Dalam birokrasi modern, ini bertransformasi menjadi corporate politeness--etika yang sering kali lebih dekat pada manipulasi daripada kesantunan sejati (Goffman, 1959).
Sejarah dunia mengenal banyak tokoh besar yang menggunakan sugar coating sebagai senjata politik.
Sebut saja Rasputin, penasihat spiritual Tsarina Alexandra dari Rusia, menggunakan kemampuan berbicara lembut, pujian, dan ilusi religius untuk menanamkan pengaruh yang luar biasa di dalam istana Tsar Nicholas II (Fuhrmann, 2013).
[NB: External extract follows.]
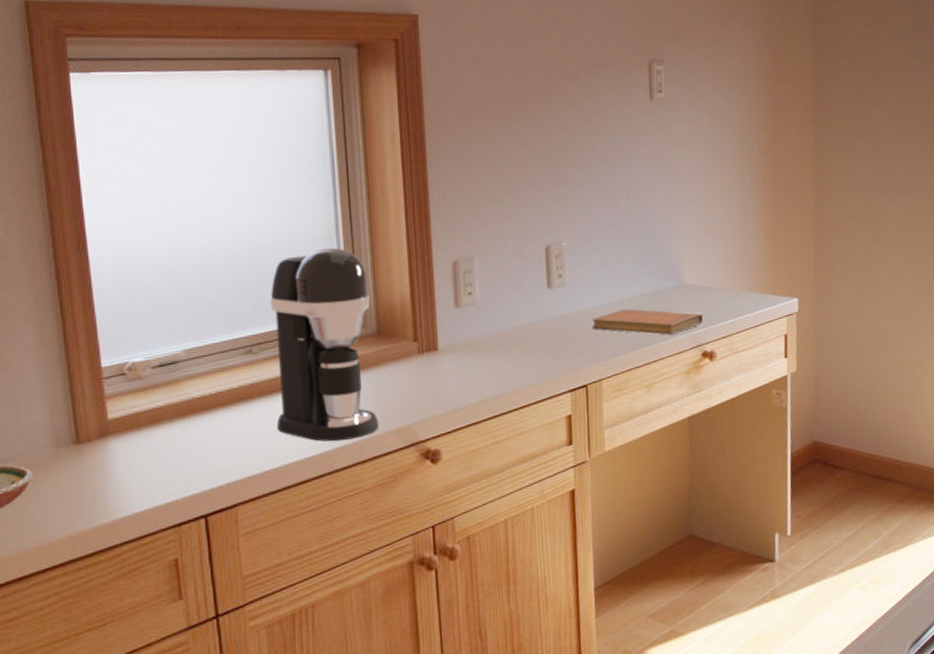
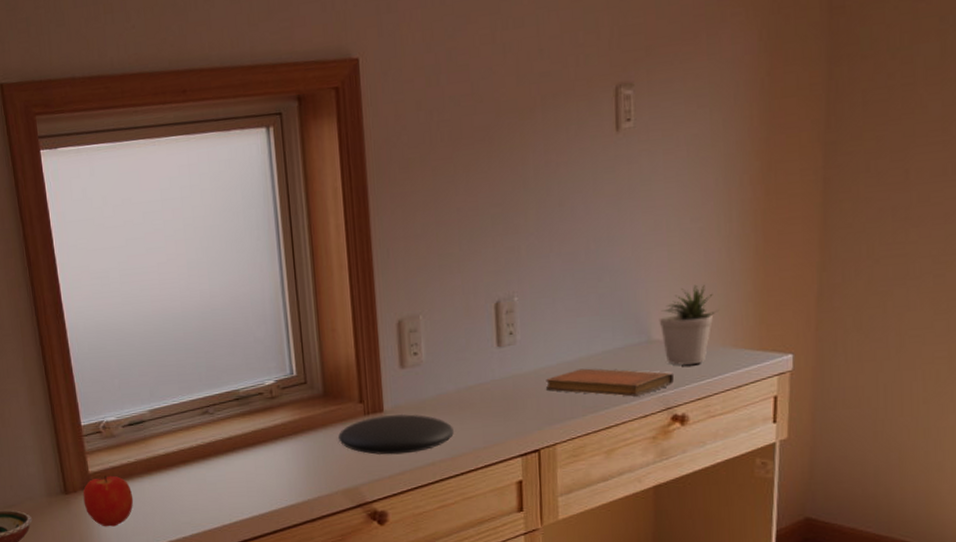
apple: none [99,421,161,479] -> present [83,475,134,527]
coffee maker: present [270,248,379,442] -> none [223,310,327,500]
plate: none [392,352,507,393] -> present [338,413,454,455]
potted plant: none [689,236,738,307] -> present [659,284,718,365]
Sugar Coating di Kantor: Reinkarnasi dari Sistem Feodal
Jika dilihat lebih dalam, praktik "menjilat atasan" di kantor sebenarnya tidak berbeda jauh dari tradisi feodal yang dahulu hidup di kerajaan.
Hanya saja, kini bentuknya lebih halus: mengirim pesan yang penuh pujian, memuji tanpa alasan substansial, atau berpura-pura setuju dengan keputusan yang keliru.
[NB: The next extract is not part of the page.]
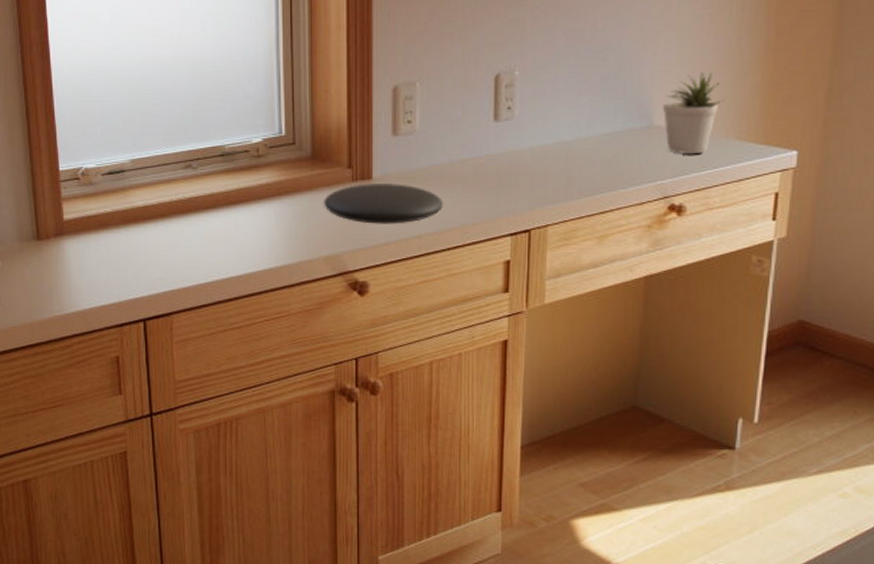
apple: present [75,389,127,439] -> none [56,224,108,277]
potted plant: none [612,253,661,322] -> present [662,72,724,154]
Dalam pandangan Max Weber (1947), ini merupakan bentuk "rationalized feudalism"--yaitu ketika struktur kekuasaan feodal dibungkus dalam birokrasi modern yang tampak rasional.
Fenomena ini menciptakan "budaya kepatuhan palsu" yang mematikan kreativitas dan kejujuran moral. Karyawan lebih sibuk membangun citra "disukai" ketimbang memperjuangkan ide-ide kritis yang mungkin memperbaiki organisasi.
Hasilnya adalah stagnasi budaya kerja, di mana kompetensi tersingkir oleh loyalitas semu.
Dari perspektif psikologi sosial, sugar coating juga menciptakan ilusi keamanan. Orang yang mempraktikkannya merasa terlindung dari risiko sosial--penolakan, konflik, atau teguran.
Namun dalam jangka panjang, perilaku ini menurunkan integritas pribadi dan menciptakan disonansi kognitif (Festinger, 1957).